And that’s enough of themes for a while. Let’s try something new. Let’s try more curiosity and less fact spewing. Here goes…
Some friends of mine were nice enough to invite me out to a small venue performance. As happens in a place where fermented beverages are sold, I felt the need to visit the facilities. Upon completion of my appointed rounds, I went to the sink, washed my hands and then… laughed.
Attached to the wall next to the sink was a machine with a cloth towel hanging out of the bottom. Folks my age and older will know this as a “continuous roll towel.” The idea seems solid… you dry your hands on the comfortable cotton towel, and the next patron pulls down on the cloth to get a new clean section for their use. It’s not a loop; when the last clean piece has been used, the towel retracts into the casing. Periodically, the roll is replaced by a new roll.
This new standard of hygiene was pretty common in the 1950’s and 1960’s before it was replaced with paper towels and the infamous “push button, receive bacon” style of hand dryers. These are usually white and have a single button that when pressed, releases a rather weak stream of warm air. These will dry your hands, but it takes about 90 seconds, which is about 80 seconds longer than anyone is willing to spend on the task. But they were advertised as being more hygienic than continuous rolls because they could never run out, and people wouldn’t accidentally use a towel that someone else used.
Fast-forward to today, and we have new options, including the Excelon which produces a cool but very strong force that loudly dries your hands in a few seconds. We also have the Dyson Blade, which uses a laminar flow to strip water from your hands if you execute a dipping motion into its well marked channel.

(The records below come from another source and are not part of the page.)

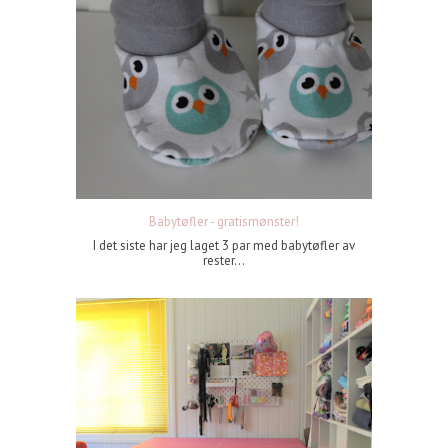
Babytøfler - gratismønster!
I det siste har jeg laget 3 par med babytøfler av
rester...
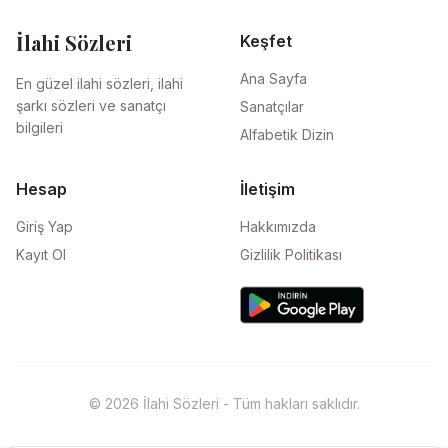
İlahi Sözleri
Keşfet
Ana Sayfa
En güzel ilahi sözleri, ilahi
şarkı sözleri ve sanatçı
Sanatçılar
bilgileri
Alfabetik Dizin
Hesap
İletişim
Giriş Yap
Hakkımızda
Kayıt Ol
Gizlilik Politikası
© 2026 İlahi Sözleri - Tüm hakları saklıdır.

Yay! We live in the future! But living in the future also means we know about germ theory, aerosols, and how bacteria can spread. And a recent study from the University of Leeds shows that our newest form of convenient drying spreads more than four times as much bacteria than the old-style air dryers, and a whopping twenty five times more than paper towels. So, if the goal of drying hands with air dryers is to reduce the spread of disease, the concept may be misguided.
Paper towels seem to be the most hygienic, but they’re wasteful, can run out, and are the most expensive option. So what’s a hygiene conscious patron of public facilities to do?
For better or worse, you probably won’t have a choice. It’s a rare bathroom that has more than one option, so your choice boils down to using what’s availalbe, drip-dry, or the very common wipe-your-hands-on-your-pants-and-hope-no-one-notices technique.
And consider this: If you’re in a room with the new dryers, you’re already exposed to the air, so you might as well dry your hands. And if you’re worried about bacteria in the air, you really shouldn’t be. You’ve been exposed to most of these bacteria your entire life, and to be delicate, every toilet flush increases the population of airborne wildlife. Auto-flushing toilets often use higher pressure, and that too contributes to the problem.
As for me, I’m just going to do what I need to do. Trying to protect oneself from every bacillus leads to more mental distress than is likely to come from exposure. It’s a risk-reward calculation, and the ratio has a risk so low that the reward, preventing a possible disease, has odds akin to Powerball.